Quoted passage ▸
The Arizona Republic

Science fiction — or real life?

Company wants to use lasers to detect COVID-19

- Amanda Morris

If you take a test for the new coronaviru­s, you often wait a day for the results, longer if a lab is backed up with a lot of tests.

Lab workers must mix the samples with special chemicals, then load them into large, expensive machines. That means samples can take many hours to process.

A machine roughly the size of a microwave could change that.

A University of Arizona start-up called Botanisol Analytics is currently working on a machine called a surface enhanced Román spectromet­er, which shoots a laser light at a sample to detect its molecular makeup. This is similar to the technology that was used on the Mars Rover to analyze rocks on Mars.

On Earth, the spectromet­er could be used to detect the new coronaviru­s in patients at a faster and cheaper rate than what is currently available and with a high degree of accuracy.

Botanisol Analytics CEO Dave Talenfeld said the machine could deliver positive results in under two minutes and negative results in under 10 minutes, with an accuracy rate of about 95 percent. Best of all, he said, the machine is easy to operate and will work anywhere with a normal power outlet.

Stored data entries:

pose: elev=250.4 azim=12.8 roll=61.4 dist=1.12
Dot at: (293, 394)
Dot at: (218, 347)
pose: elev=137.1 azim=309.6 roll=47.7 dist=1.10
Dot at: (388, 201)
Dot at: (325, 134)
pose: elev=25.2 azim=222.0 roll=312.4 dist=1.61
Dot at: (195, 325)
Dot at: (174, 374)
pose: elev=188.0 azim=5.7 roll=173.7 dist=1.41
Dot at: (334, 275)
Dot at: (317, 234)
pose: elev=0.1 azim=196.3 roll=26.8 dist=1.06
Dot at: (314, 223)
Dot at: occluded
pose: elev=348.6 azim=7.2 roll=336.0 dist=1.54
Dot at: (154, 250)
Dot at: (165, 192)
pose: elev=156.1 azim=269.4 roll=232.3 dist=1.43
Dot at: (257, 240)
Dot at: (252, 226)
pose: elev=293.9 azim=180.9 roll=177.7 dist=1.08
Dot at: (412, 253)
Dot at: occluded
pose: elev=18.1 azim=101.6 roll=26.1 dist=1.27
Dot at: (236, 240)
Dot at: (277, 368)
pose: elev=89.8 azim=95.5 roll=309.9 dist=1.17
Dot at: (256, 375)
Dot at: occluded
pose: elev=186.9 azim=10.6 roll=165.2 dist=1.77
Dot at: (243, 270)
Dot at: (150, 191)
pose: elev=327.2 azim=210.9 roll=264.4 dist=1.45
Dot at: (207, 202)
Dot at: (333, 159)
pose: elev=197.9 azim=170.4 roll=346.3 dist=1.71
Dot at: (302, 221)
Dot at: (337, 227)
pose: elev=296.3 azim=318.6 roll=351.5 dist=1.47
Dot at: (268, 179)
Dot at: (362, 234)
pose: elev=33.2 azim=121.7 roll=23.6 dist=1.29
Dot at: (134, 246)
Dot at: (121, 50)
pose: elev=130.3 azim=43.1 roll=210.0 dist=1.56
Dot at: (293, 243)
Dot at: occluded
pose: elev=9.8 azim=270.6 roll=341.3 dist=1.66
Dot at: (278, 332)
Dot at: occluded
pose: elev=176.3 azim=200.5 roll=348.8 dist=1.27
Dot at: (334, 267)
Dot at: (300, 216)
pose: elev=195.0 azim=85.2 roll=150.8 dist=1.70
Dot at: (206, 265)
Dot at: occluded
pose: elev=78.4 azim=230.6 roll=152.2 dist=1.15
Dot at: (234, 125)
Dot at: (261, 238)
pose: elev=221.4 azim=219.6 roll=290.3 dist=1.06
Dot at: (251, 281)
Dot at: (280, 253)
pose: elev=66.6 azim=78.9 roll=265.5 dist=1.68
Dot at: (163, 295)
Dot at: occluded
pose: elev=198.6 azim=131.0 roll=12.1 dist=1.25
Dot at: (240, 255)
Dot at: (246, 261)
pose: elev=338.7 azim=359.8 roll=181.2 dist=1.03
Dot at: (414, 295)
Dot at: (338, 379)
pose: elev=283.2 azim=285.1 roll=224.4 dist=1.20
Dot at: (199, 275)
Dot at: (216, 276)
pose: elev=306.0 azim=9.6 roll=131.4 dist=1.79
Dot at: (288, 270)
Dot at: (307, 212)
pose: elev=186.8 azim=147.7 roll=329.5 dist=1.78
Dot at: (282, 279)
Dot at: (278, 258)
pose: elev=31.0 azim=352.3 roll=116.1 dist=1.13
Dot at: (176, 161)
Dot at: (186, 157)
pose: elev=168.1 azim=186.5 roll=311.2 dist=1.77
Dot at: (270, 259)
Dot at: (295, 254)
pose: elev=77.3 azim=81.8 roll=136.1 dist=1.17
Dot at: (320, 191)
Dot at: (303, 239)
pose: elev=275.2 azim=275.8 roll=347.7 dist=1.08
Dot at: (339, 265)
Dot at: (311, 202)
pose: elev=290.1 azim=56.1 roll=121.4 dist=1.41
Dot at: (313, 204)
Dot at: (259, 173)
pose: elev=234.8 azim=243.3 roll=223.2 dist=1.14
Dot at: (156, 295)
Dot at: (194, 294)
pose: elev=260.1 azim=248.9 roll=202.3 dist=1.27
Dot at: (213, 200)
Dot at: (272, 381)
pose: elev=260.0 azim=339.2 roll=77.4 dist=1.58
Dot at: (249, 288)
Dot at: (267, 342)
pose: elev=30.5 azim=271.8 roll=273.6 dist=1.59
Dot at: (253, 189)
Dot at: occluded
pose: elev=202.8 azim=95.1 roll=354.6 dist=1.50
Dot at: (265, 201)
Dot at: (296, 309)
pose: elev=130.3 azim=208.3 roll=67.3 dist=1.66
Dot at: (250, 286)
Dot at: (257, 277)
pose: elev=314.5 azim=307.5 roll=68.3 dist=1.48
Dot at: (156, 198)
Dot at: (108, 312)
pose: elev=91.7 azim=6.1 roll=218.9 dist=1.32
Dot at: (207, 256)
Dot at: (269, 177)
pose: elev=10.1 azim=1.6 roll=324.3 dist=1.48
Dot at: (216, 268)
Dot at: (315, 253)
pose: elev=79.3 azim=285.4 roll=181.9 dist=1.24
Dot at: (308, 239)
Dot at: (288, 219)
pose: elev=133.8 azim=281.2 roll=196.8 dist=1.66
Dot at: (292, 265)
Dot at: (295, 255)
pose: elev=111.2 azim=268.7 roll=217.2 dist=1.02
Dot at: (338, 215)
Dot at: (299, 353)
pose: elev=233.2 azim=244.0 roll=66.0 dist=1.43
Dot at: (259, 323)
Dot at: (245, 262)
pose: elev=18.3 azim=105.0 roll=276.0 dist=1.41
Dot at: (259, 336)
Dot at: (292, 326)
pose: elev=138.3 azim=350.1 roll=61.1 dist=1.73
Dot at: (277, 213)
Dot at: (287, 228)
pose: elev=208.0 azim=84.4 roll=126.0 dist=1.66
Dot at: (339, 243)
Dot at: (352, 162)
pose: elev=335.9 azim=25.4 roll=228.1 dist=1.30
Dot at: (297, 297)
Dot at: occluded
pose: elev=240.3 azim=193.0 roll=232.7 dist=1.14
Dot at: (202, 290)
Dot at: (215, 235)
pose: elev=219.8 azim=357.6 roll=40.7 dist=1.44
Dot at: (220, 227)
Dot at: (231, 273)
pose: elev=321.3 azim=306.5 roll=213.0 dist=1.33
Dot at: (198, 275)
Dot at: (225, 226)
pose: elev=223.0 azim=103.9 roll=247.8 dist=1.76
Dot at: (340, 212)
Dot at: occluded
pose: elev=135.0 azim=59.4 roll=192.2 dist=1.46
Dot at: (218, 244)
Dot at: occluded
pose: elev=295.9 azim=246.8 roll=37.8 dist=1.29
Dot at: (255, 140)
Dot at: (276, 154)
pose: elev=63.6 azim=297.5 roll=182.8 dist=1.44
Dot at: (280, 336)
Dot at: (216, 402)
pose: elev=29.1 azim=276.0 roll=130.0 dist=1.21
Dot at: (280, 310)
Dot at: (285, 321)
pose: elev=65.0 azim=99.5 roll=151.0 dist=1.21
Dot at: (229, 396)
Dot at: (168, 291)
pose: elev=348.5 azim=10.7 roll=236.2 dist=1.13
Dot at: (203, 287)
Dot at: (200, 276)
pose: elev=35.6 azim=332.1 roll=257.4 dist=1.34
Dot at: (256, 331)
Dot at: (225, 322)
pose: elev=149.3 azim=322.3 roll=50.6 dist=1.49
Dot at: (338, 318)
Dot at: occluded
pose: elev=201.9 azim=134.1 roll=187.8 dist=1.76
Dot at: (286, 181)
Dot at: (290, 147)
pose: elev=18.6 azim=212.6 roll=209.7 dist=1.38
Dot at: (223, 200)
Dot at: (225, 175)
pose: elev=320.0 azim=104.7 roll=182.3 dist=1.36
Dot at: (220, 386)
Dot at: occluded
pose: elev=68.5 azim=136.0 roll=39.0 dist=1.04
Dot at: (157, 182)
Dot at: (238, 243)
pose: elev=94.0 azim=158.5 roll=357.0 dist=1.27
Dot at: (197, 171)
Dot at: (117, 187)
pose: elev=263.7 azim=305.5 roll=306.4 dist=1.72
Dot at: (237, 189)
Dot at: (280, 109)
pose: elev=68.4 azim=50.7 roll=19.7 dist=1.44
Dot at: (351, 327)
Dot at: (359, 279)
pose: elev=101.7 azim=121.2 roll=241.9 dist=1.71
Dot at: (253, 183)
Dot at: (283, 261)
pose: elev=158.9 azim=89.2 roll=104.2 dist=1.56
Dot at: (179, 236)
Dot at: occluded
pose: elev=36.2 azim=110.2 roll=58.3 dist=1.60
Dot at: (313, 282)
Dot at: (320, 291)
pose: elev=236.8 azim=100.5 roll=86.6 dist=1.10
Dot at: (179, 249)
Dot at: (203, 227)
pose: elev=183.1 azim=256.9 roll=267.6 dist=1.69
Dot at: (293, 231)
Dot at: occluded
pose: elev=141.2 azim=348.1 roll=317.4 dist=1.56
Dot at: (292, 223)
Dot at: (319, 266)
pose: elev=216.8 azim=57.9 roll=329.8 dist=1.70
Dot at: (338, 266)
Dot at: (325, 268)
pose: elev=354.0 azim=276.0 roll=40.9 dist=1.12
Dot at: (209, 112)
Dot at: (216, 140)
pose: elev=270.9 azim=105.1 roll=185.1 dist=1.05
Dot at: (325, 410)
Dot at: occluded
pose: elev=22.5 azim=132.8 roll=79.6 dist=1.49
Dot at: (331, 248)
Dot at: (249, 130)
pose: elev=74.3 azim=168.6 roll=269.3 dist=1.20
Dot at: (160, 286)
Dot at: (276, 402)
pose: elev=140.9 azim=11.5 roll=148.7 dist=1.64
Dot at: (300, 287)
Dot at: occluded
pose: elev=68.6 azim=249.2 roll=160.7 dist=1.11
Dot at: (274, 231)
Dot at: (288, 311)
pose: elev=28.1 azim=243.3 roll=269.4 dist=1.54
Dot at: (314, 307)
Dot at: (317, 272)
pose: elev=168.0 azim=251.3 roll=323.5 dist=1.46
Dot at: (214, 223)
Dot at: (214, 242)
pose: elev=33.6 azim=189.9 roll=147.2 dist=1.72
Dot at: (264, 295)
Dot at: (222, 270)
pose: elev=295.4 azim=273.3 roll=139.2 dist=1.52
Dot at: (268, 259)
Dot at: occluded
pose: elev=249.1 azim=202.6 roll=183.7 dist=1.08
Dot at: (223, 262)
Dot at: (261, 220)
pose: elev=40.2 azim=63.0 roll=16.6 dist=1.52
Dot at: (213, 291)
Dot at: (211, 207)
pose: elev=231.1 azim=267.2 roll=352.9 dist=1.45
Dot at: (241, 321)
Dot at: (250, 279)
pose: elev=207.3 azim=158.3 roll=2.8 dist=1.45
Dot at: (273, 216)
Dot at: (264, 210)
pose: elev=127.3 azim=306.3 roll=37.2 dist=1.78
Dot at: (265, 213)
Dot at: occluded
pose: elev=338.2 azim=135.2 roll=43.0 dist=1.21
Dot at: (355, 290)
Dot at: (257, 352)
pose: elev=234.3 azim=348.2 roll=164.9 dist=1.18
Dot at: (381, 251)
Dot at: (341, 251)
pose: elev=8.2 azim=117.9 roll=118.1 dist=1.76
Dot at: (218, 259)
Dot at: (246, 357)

Instructions for the task ▸ Print the entire article about using lasers to detect COVID-19, word for word. None of these lines are needed.

Answer section ▸
The Arizona Republic

Science fiction — or real life?

Company wants to use lasers to detect COVID-19

- Amanda Morris

If you take a test for the new coronaviru­s, you often wait a day for the results, longer if a lab is backed up with a lot of tests.

Lab workers must mix the samples with special chemicals, then load them into large, expensive machines. That means samples can take many hours to process.

A machine roughly the size of a microwave could change that.

A University of Arizona start-up called Botanisol Analytics is currently working on a machine called a surface enhanced Román spectromet­er, which shoots a laser light at a sample to detect its molecular makeup. This is similar to the technology that was used on the Mars Rover to analyze rocks on Mars.

On Earth, the spectromet­er could be used to detect the new coronaviru­s in patients at a faster and cheaper rate than what is currently available and with a high degree of accuracy.

Botanisol Analytics CEO Dave Talenfeld said the machine could deliver positive results in under two minutes and negative results in under 10 minutes, with an accuracy rate of about 95 percent. Best of all, he said, the machine is easy to operate and will work anywhere with a normal power outlet.